What’s also unique is that consumers use these products for different purposes. With credit cards, for example, some use them as a month-to-month convenience and pay them off every month. Those consumers are looking for very different features than consumers who use credit cards as a true loan and make just the minimum payment every month and keep a running balance.
A consumer who pays a credit card balance off every month may not care about the interest rate, but he or she may care about any annual membership fee. The other household would definitely be concerned about the interest rate. This makes choosing a financial product a complex decision, increasingly so due to technological changes that have opened up more ways to access products.
Q: What role do you see for disclosures in the Bureau’s rulemaking efforts?
Chanin: One of the things that the Bureau seeks to achieve is to make information clear so that consumers can understand the costs and main features of products. The way to do that is with clear and meaningful disclosures. We don’t want disclosures that distract people from determining what things are most important in their choices.
As a result, the Bureau is committed to consumer testing of disclosures. We’re conducting one-on-one testing with consumers for several of our projects to see what they understand. This helps us know what information consumers need and how they use that information. That will help us do a better job.
We keep in mind the impact that regulations have on community banks and small institutions.
Q: Are you concerned that increased regulation of consumer finance products will dampen innovation? Is there a risk that your office will actually make it harder for consumers to obtain the financial services they need, now and in the future?
Chanin: We are mindful of how regulations can affect the options that consumers have. For example, we want to ensure that people have the ability to use emerging or recent technological developments with financial products.
Some consumers use mobile phone apps to send remittances; the issue that arose here was that the underlying statute generally requires written disclosures, but that doesn’t make sense for mobile phones. If a consumer is able to send a remittance via his or her phone, requiring written disclosures before a transaction can be made would delay the ability of a consumer to send the funds quickly.
The final regulation adopted by the Bureau allows remittance providers to send the disclosures via an app or text directly to the consumer’s phone. They do have to follow up with a written disclosure, but that’s after the fact, confirming the deal. This is one example of how we look at technological innovations and balance the costs and risks of limiting consumer preferences with the need for consumer protection.

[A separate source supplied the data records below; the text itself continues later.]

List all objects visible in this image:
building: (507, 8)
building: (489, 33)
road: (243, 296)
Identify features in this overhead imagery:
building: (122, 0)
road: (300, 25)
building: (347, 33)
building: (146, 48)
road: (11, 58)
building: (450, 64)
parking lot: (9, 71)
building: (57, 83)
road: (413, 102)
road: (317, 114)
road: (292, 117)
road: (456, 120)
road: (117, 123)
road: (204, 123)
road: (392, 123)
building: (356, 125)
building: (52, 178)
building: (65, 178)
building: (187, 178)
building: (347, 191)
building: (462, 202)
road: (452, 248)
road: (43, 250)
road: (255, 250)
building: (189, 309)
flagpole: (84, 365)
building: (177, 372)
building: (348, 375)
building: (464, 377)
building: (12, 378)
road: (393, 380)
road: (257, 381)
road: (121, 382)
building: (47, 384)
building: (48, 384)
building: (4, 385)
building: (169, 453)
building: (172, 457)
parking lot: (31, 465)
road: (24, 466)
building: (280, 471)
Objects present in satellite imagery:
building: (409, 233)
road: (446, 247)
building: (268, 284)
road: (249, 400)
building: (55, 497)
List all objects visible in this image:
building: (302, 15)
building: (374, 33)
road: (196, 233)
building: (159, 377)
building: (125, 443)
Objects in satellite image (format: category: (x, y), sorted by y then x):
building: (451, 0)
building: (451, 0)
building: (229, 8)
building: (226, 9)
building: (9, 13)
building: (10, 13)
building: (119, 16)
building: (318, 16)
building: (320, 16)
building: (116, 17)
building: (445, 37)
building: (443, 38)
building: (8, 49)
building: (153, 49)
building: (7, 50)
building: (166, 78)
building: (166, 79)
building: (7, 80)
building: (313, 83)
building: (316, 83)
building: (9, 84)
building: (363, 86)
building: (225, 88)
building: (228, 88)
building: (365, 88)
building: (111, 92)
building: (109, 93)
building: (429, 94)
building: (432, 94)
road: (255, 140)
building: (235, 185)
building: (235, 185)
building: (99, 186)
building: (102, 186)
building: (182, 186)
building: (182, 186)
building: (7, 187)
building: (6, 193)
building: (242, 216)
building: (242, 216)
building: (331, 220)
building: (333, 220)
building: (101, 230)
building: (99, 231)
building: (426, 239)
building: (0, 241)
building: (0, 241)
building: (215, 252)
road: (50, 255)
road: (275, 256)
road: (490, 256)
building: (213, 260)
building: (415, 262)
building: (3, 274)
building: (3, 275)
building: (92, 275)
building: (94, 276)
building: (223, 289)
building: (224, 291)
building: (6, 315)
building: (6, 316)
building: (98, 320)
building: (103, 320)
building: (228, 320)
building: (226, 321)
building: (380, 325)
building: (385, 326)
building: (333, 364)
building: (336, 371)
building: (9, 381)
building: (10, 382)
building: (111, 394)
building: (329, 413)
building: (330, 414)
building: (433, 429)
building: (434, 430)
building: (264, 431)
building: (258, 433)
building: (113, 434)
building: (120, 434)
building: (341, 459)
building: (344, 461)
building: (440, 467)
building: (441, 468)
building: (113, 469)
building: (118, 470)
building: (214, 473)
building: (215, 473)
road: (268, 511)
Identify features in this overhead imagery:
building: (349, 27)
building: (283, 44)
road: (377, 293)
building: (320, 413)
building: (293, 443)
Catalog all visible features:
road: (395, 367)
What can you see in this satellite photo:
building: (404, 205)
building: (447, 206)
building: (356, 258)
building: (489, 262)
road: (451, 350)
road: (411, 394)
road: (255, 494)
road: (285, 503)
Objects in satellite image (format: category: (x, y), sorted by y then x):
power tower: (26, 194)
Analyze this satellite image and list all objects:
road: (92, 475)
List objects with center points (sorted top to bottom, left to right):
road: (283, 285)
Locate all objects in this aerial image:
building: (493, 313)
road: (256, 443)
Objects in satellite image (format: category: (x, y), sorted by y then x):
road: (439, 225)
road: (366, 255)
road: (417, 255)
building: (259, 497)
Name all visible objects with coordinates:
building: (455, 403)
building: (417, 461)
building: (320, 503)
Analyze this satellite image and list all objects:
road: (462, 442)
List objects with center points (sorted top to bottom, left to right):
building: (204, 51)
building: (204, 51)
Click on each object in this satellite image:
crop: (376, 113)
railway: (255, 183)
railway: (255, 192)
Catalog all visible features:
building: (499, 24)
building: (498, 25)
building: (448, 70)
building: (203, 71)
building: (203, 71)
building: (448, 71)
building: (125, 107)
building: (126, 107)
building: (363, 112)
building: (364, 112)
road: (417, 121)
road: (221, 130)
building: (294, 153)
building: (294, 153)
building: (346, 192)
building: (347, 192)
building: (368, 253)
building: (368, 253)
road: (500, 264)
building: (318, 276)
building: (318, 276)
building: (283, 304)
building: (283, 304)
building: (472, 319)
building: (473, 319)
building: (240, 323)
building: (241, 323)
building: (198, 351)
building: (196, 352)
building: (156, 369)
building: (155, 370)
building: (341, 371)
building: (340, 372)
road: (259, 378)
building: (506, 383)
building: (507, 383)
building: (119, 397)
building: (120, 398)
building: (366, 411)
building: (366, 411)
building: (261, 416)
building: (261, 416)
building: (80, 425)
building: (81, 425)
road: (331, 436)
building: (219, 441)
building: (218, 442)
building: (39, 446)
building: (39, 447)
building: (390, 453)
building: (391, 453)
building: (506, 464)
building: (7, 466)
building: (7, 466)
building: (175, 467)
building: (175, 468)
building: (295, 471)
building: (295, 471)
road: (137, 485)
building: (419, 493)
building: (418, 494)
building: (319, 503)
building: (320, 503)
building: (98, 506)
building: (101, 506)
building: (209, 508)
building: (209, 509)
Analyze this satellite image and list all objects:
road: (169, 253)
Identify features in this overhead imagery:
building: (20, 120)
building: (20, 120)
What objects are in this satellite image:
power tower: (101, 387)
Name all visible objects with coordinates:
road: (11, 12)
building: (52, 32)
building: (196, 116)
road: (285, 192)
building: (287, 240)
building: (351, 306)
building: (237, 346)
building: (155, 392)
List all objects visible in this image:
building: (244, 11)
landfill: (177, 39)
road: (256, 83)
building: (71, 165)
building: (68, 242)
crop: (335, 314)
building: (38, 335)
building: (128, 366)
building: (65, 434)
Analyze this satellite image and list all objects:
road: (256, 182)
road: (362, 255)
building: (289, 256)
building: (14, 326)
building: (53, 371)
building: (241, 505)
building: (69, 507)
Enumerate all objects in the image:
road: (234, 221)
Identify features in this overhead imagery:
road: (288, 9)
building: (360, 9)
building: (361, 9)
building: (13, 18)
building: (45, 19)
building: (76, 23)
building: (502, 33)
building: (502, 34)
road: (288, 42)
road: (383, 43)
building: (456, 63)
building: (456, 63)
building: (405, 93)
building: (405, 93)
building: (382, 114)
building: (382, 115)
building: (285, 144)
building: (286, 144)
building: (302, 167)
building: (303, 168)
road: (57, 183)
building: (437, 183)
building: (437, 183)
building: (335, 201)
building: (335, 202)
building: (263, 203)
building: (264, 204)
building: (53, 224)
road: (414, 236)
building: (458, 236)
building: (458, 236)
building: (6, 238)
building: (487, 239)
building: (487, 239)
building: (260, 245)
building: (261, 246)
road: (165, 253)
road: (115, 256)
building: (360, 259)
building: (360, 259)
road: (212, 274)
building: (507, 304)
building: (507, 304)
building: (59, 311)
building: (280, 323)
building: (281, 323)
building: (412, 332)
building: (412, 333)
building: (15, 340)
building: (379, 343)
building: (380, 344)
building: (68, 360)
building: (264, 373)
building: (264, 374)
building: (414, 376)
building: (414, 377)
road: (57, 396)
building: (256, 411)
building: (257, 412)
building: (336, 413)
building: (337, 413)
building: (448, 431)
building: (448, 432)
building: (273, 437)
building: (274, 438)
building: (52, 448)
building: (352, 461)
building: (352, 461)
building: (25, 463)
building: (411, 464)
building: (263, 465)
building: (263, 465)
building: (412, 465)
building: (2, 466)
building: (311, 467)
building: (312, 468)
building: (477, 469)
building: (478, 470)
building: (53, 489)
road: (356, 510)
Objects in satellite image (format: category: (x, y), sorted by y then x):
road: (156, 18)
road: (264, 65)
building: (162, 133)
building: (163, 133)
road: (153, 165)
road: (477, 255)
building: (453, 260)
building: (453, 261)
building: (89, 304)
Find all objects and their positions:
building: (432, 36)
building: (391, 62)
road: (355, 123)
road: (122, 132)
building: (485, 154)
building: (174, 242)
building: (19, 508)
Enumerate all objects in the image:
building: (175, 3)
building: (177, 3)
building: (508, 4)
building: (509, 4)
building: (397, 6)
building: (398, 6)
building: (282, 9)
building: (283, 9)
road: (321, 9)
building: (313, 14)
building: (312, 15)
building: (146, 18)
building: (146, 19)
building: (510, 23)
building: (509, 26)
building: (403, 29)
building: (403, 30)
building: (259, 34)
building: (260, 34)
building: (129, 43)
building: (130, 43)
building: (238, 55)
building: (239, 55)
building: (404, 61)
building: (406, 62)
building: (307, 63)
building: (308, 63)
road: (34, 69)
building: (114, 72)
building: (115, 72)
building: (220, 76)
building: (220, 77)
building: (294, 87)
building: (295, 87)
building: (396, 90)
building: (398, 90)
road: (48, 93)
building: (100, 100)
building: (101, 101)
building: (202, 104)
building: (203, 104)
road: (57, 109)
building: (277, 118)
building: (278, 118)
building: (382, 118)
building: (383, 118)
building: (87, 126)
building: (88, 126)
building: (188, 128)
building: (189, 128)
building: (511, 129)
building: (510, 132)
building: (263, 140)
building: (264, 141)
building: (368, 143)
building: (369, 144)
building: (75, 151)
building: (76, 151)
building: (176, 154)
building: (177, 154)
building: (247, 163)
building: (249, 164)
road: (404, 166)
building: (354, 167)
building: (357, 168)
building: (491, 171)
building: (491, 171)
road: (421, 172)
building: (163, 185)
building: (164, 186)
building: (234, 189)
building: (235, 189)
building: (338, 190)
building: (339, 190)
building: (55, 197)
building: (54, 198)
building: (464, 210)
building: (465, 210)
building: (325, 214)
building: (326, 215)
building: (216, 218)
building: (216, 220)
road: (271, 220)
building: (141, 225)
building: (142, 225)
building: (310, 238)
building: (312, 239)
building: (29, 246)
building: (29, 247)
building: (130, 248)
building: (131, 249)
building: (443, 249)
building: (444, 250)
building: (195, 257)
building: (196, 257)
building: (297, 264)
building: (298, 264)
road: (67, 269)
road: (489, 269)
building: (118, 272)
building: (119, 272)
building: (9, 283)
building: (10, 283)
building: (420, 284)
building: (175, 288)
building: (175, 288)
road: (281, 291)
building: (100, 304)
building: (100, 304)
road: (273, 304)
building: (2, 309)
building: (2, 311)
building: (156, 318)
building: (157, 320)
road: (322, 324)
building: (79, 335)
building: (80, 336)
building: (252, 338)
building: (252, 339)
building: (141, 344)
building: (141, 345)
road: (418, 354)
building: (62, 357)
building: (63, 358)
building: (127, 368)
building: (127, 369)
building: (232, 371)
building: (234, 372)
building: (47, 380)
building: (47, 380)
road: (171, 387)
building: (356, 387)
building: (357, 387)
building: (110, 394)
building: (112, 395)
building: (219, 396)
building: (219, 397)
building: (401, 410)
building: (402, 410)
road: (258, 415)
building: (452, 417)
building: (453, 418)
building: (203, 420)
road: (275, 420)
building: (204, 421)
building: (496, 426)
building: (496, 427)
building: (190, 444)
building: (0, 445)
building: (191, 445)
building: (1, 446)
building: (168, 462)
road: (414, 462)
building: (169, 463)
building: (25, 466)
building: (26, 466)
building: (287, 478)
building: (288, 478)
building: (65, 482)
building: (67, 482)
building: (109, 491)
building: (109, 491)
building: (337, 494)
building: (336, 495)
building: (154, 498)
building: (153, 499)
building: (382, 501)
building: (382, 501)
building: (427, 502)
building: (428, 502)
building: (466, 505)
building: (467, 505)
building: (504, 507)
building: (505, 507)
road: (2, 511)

Q: Even though the Bureau’s authority extends mainly over institutions with more than $10 billion in assets, many community bankers are concerned about regulatory overstep. How will the Bureau’s existence affect community banks?
Chanin: Our supervision authority extends to depository institutions with over $10 billion in assets, and, of course, certain nondepository institutions, such as finance companies. But the regulations generally apply to nearly all institutions, subject to certain exceptions established by Congress in the Dodd–Frank Act.
We keep in mind the impact that regulations have on community banks and small institutions. If it is feasible to have special rules or limited rules, or even exceptions for community banks and for smaller institutions more generally, we will look at those possibilities. We know that community banks have quite limited ability to absorb additional compliance costs and to hire people to manage those matters. If they can’t do these things, they may not offer the products covered by the regulations, which can pose hardships for consumers in rural areas where there are fewer providers. So within the overall process of rulemaking, we are looking to see which rules will have impacts on community banks and where flexibility can be built into the process.